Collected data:
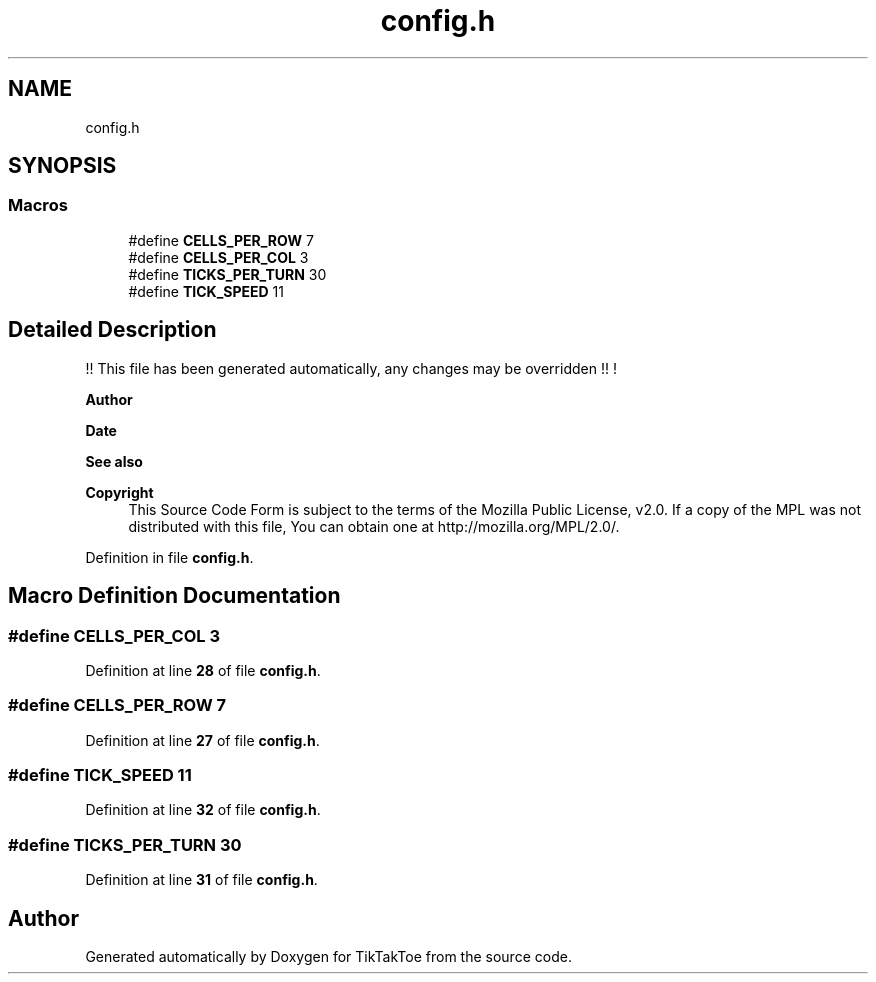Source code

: .TH "config.h" 3 "Mon Mar 3 2025 16:55:30" "Version 1.0.0" "TikTakToe" \" -*- nroff -*-
.ad l
.nh
.SH NAME
config.h
.SH SYNOPSIS
.br
.PP
.SS "Macros"

.in +1c
.ti -1c
.RI "#define \fBCELLS_PER_ROW\fP   7"
.br
.ti -1c
.RI "#define \fBCELLS_PER_COL\fP   3"
.br
.ti -1c
.RI "#define \fBTICKS_PER_TURN\fP   30"
.br
.ti -1c
.RI "#define \fBTICK_SPEED\fP   11"
.br
.in -1c
.SH "Detailed Description"
.PP 
!! This file has been generated automatically, any changes may be overridden !! !

.PP
\fBAuthor\fP
.RS 4
.RE
.PP
\fBDate\fP
.RS 4
.RE
.PP
\fBSee also\fP
.RS 4
.RE
.PP
\fBCopyright\fP
.RS 4
This Source Code Form is subject to the terms of the Mozilla Public License, v2\&.0\&. If a copy of the MPL was not distributed with this file, You can obtain one at http://mozilla.org/MPL/2.0/\&. 
.RE
.PP

.PP
Definition in file \fBconfig\&.h\fP\&.
.SH "Macro Definition Documentation"
.PP 
.SS "#define CELLS_PER_COL   3"

.PP
Definition at line \fB28\fP of file \fBconfig\&.h\fP\&.
.SS "#define CELLS_PER_ROW   7"

.PP
Definition at line \fB27\fP of file \fBconfig\&.h\fP\&.
.SS "#define TICK_SPEED   11"

.PP
Definition at line \fB32\fP of file \fBconfig\&.h\fP\&.
.SS "#define TICKS_PER_TURN   30"

.PP
Definition at line \fB31\fP of file \fBconfig\&.h\fP\&.
.SH "Author"
.PP 
Generated automatically by Doxygen for TikTakToe from the source code\&.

### About this exercise
Word for word, restate all of the records. Exclude the pictures.

### Exercise answer
Source code

: .TH "config.h" 3 "Mon Mar 3 2025 16:55:30" "Version 1.0.0" "TikTakToe" \" -*- nroff -*-
.ad l
.nh
.SH NAME
config.h
.SH SYNOPSIS
.br
.PP
.SS "Macros"

.in +1c
.ti -1c
.RI "#define \fBCELLS_PER_ROW\fP   7"
.br
.ti -1c
.RI "#define \fBCELLS_PER_COL\fP   3"
.br
.ti -1c
.RI "#define \fBTICKS_PER_TURN\fP   30"
.br
.ti -1c
.RI "#define \fBTICK_SPEED\fP   11"
.br
.in -1c
.SH "Detailed Description"
.PP 
!! This file has been generated automatically, any changes may be overridden !! !

.PP
\fBAuthor\fP
.RS 4
.RE
.PP
\fBDate\fP
.RS 4
.RE
.PP
\fBSee also\fP
.RS 4
.RE
.PP
\fBCopyright\fP
.RS 4
This Source Code Form is subject to the terms of the Mozilla Public License, v2\&.0\&. If a copy of the MPL was not distributed with this file, You can obtain one at http://mozilla.org/MPL/2.0/\&. 
.RE
.PP

.PP
Definition in file \fBconfig\&.h\fP\&.
.SH "Macro Definition Documentation"
.PP 
.SS "#define CELLS_PER_COL   3"

.PP
Definition at line \fB28\fP of file \fBconfig\&.h\fP\&.
.SS "#define CELLS_PER_ROW   7"

.PP
Definition at line \fB27\fP of file \fBconfig\&.h\fP\&.
.SS "#define TICK_SPEED   11"

.PP
Definition at line \fB32\fP of file \fBconfig\&.h\fP\&.
.SS "#define TICKS_PER_TURN   30"

.PP
Definition at line \fB31\fP of file \fBconfig\&.h\fP\&.
.SH "Author"
.PP 
Generated automatically by Doxygen for TikTakToe from the source code\&.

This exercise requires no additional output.